I learned that an act of kindness, no matter how small, is never wrong. Sometimes it’s the thing that can help someone put one foot in front of the other.
4. I’ve learned that I can still, even 15 years later, be blindsided by the cruel reality of it all.
Sometimes I’ll be sitting at my kid’s swim practice when a memory knocks the wind out of me. The next thing I know, I’m wiping away tears and hoping no one notices.
Sometimes I’ll be eating dinner at a restaurant and the waiter might look just like my brother. I’ll feel the loss and pain take over and overwhelm me. And in these moments, I’m always surprised at the cruel force of grief’s ability to blindside me.
Sometimes I'll see him when my kids do something especially mischievous, and my thoughts unwillingly flicker to images of my brother, to memories of the antics of a little boy long ago.
Me and my brother as young children.
Then, I start imagining what could have been: him egging them on, encouraging their exasperating behavior. And I can almost hear him laughing, enjoying every second of finding a way to torture me as an adult like he did as a little kid.
You can bottle yourself up and try to insulate yourself from it, but let me tell you: It’s not going away, so you might as well let it happen. You’ll feel it, you’ll hurt, but I’ve learned that you’ll also be OK. You will be OK.
5. I’ve learned that I’ll probably feel my brother’s presence forever.
I'll still see him in each of my children, in their personalities, in their senses of humor, which is what my brother was known for.
I'll still feel him when my family is together and my sister and my parents are laughing and we’re giving each other a hard time. I often feel the hair on the back of my neck stand up. I feel a warmth come over me, a warmth hard to describe because it’s unlike any sensation I’ve felt before.
And I hope I'll still feel him, forever, kicking me in the ass when I’m about to chicken out on doing something that scares me.
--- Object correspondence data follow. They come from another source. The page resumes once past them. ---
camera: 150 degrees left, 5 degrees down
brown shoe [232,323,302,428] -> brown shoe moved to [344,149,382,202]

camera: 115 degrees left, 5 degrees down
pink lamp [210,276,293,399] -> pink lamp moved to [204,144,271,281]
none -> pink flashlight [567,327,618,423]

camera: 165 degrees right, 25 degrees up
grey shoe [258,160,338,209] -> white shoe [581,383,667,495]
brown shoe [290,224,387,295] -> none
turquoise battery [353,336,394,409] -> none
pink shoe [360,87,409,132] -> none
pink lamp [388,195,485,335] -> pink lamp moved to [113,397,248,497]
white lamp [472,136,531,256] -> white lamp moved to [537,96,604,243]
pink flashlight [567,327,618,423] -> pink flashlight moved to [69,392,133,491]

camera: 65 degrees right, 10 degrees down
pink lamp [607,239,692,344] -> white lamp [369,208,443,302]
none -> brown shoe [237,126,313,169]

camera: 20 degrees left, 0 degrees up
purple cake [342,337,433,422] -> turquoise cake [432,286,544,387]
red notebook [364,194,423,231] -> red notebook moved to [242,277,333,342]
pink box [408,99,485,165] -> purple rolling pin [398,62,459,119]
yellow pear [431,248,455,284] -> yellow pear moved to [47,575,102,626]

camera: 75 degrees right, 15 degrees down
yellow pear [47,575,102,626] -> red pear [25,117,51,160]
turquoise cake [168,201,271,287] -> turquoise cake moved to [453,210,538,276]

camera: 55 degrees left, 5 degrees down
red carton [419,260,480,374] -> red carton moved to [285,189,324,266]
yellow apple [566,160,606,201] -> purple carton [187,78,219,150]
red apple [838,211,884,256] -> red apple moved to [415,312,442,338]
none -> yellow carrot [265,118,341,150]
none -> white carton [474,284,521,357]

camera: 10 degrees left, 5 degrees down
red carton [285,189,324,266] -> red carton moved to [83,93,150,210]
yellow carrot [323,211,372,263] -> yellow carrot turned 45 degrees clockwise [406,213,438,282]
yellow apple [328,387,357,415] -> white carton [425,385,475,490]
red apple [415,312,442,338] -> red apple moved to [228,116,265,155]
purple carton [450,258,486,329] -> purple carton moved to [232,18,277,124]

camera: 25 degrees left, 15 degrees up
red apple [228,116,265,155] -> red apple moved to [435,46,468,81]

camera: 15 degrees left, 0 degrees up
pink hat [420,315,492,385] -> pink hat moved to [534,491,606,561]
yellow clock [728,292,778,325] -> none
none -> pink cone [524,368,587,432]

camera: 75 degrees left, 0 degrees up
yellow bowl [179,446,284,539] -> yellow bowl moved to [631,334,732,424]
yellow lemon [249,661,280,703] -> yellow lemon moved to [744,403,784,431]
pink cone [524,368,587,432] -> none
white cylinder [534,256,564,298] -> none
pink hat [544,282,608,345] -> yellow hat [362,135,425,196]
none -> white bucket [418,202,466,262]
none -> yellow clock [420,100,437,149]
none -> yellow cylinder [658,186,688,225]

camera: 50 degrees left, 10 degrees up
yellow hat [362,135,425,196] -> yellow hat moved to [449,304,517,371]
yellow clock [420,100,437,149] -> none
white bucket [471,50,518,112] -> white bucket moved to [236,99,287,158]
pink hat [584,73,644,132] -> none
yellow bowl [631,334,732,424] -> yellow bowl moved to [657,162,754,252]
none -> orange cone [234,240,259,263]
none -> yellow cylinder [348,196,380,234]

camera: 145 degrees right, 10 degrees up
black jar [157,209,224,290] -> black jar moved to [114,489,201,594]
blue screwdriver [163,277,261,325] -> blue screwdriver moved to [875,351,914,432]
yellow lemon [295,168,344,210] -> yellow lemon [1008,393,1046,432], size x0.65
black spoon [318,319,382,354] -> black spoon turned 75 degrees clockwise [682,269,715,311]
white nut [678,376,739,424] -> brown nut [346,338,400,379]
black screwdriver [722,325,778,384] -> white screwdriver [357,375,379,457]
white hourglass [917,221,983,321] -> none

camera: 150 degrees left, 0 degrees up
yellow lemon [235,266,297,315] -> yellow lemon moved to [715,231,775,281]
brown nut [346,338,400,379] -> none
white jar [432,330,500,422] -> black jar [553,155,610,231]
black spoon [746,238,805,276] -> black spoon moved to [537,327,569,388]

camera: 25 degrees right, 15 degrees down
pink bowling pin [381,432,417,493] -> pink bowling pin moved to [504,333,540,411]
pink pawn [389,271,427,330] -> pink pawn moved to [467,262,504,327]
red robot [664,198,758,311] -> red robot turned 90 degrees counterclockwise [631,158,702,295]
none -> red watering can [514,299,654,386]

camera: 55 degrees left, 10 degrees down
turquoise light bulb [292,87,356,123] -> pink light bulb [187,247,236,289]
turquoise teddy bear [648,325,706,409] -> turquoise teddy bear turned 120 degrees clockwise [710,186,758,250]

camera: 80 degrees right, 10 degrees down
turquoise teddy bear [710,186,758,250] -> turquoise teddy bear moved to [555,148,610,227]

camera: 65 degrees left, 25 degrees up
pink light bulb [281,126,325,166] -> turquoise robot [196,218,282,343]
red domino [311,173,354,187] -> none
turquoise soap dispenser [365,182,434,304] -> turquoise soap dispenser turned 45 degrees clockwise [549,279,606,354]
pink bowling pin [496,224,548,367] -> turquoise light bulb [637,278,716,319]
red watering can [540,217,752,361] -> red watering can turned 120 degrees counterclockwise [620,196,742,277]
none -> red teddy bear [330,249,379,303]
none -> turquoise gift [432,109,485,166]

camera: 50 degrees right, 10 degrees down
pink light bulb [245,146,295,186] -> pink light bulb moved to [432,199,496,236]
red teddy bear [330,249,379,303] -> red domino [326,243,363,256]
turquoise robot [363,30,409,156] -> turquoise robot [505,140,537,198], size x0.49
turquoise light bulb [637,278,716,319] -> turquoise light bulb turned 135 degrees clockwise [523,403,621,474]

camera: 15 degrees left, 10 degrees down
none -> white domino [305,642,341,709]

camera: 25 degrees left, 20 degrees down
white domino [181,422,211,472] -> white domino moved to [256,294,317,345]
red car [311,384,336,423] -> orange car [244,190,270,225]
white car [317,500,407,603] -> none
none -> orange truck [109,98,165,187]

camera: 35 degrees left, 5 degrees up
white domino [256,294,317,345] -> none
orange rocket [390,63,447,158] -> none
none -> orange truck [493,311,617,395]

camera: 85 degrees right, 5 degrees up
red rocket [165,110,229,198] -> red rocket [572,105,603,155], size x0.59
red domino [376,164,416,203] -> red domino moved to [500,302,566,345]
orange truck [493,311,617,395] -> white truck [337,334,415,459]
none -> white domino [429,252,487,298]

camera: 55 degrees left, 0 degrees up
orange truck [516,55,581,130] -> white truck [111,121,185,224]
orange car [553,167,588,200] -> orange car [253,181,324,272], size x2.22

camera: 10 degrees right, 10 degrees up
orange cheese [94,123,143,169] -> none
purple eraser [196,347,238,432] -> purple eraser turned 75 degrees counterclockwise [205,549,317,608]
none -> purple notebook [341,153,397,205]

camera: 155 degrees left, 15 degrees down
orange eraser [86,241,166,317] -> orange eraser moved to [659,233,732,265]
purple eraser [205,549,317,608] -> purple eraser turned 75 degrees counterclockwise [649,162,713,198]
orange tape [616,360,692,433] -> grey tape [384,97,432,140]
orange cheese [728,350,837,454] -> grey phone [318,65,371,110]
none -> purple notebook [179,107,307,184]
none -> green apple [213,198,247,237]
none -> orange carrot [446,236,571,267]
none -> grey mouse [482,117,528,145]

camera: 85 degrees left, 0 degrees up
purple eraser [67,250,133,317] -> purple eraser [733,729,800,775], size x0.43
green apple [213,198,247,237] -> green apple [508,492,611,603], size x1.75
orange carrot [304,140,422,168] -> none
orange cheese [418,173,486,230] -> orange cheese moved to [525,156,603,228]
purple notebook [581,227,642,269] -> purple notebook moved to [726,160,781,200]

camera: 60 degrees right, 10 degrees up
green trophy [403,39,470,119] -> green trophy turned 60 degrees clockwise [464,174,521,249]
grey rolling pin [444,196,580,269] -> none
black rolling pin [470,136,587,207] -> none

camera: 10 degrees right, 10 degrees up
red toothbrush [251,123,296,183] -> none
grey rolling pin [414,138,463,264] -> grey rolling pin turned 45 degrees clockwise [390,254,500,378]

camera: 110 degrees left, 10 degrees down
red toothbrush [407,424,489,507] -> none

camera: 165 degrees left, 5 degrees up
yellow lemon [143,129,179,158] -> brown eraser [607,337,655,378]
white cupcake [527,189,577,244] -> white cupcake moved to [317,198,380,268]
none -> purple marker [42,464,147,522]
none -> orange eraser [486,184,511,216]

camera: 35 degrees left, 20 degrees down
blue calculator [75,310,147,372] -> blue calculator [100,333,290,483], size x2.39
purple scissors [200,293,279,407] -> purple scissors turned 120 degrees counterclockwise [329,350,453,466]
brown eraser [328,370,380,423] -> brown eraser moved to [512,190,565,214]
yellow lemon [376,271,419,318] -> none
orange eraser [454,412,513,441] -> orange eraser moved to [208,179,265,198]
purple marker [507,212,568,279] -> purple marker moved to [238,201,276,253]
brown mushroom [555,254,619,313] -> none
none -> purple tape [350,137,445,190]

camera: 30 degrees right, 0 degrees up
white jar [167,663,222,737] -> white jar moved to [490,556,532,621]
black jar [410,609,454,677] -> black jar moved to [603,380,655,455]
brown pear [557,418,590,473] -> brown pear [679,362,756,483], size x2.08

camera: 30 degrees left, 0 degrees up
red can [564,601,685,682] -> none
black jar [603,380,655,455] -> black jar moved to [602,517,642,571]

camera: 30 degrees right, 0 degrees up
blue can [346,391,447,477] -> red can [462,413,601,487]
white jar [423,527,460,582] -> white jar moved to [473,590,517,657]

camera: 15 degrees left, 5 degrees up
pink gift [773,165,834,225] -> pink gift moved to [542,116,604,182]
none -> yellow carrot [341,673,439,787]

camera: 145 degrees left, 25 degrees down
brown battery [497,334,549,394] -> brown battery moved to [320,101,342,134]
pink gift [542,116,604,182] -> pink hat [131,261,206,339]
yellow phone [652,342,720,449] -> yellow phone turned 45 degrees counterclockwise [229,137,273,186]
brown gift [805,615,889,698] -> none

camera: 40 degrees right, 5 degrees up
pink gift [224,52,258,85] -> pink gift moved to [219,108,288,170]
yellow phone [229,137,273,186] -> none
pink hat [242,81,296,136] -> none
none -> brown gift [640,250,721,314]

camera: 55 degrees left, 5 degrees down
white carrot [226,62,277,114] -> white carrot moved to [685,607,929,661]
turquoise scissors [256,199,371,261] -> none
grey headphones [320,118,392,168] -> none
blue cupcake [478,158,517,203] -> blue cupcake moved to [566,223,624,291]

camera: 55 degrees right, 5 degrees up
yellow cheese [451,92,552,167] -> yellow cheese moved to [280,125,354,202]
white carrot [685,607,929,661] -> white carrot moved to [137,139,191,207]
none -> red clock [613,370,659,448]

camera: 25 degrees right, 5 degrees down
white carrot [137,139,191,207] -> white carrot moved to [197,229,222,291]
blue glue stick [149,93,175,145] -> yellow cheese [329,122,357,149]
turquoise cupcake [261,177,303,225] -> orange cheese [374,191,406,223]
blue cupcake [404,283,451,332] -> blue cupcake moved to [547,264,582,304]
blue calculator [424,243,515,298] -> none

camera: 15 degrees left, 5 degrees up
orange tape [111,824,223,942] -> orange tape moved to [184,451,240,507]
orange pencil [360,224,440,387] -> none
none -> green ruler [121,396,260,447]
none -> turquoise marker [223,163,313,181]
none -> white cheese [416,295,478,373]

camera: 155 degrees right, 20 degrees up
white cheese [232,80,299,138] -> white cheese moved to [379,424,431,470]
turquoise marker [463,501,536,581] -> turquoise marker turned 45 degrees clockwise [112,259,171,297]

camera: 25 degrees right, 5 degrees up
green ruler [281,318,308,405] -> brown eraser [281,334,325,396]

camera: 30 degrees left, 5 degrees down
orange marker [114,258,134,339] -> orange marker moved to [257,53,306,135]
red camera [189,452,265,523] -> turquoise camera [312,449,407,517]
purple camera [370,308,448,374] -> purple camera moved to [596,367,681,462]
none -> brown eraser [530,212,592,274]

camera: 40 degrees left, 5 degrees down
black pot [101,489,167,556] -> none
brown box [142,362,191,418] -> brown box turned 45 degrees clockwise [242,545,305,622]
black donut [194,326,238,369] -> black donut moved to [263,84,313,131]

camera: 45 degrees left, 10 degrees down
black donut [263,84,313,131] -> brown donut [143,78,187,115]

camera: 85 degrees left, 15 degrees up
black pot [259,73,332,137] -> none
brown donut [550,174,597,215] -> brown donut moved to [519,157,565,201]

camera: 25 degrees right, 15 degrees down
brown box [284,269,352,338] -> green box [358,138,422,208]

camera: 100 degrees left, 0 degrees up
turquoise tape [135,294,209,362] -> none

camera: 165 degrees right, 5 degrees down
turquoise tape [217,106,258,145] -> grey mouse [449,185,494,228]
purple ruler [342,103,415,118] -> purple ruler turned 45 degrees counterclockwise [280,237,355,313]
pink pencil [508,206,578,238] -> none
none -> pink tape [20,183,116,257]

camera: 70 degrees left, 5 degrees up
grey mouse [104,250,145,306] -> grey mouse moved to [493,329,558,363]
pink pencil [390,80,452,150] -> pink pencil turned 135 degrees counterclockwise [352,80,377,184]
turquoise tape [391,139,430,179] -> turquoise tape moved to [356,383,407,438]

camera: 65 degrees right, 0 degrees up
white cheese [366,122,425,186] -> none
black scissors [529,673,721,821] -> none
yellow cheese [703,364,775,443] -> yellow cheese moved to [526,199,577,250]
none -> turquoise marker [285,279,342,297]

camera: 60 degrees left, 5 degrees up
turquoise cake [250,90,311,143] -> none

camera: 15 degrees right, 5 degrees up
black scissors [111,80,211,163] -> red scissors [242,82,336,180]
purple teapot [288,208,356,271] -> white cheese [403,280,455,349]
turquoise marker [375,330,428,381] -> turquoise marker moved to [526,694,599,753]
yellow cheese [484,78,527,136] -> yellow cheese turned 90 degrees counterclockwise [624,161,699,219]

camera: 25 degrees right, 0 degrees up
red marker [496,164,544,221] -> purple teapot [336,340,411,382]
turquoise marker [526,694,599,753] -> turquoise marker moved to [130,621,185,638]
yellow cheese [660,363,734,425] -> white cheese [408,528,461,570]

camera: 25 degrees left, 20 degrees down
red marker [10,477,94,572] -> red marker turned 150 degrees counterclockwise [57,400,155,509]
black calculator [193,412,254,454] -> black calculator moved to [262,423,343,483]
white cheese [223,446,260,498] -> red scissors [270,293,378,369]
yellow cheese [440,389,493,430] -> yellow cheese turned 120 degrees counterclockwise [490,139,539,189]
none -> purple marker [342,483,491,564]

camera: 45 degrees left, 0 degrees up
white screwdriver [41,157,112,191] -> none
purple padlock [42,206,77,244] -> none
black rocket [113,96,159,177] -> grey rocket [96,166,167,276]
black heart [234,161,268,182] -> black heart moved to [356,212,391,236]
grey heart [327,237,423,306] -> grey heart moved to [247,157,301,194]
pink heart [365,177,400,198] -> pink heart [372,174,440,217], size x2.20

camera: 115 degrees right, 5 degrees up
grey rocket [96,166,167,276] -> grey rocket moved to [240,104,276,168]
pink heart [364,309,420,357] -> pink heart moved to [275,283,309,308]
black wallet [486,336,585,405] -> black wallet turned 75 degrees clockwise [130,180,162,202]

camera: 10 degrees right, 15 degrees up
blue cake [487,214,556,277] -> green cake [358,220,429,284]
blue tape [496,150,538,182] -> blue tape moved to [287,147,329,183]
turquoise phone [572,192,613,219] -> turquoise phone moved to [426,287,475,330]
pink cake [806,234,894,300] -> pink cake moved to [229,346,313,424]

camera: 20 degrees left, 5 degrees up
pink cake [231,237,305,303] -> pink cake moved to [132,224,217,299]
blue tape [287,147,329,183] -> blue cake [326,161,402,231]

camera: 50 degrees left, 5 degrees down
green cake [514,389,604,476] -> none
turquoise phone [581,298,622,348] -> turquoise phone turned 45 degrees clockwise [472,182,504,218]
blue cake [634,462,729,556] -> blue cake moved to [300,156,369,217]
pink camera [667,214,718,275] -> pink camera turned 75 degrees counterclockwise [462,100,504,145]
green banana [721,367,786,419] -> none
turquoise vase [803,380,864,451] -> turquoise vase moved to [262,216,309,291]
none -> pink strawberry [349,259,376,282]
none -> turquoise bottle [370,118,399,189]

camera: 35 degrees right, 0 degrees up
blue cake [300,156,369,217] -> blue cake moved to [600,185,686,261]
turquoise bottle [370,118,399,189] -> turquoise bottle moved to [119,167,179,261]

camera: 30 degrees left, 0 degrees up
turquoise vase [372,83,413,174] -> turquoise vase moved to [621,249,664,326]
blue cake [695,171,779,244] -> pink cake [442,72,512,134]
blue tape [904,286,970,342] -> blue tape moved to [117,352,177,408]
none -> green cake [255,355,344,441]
I can almost hear what he would say to me in those situations: Don’t give up. You’re better than that.
I’ve learned to recognize these moments, when I feel him with me. They are bittersweet. They are welcome. And they tug at my heart because they will never be enough.
6. What I’ve realized most of all, after all of these years, is that there didn’t need to be a replacement for my brother.
When we knew, in those last weeks, that it would not be possible for him to walk me down the aisle, I contemplated other options. But in the end, I decided there was no understudy, and there would be no last minute stand-in. I couldn’t imagine replacing him in that role.
And as always, even though my brother wasn't physically there, he showed up. He kicked me in the ass a little and told me not to be scared. He reminded me that I didn’t have time to let my pain stand in the way of my wedding, my happiness.
Me and my husband walking down the aisle after our marriage ceremony.
In the end, my brother was still there with me on one of the best days of my life because he always has been.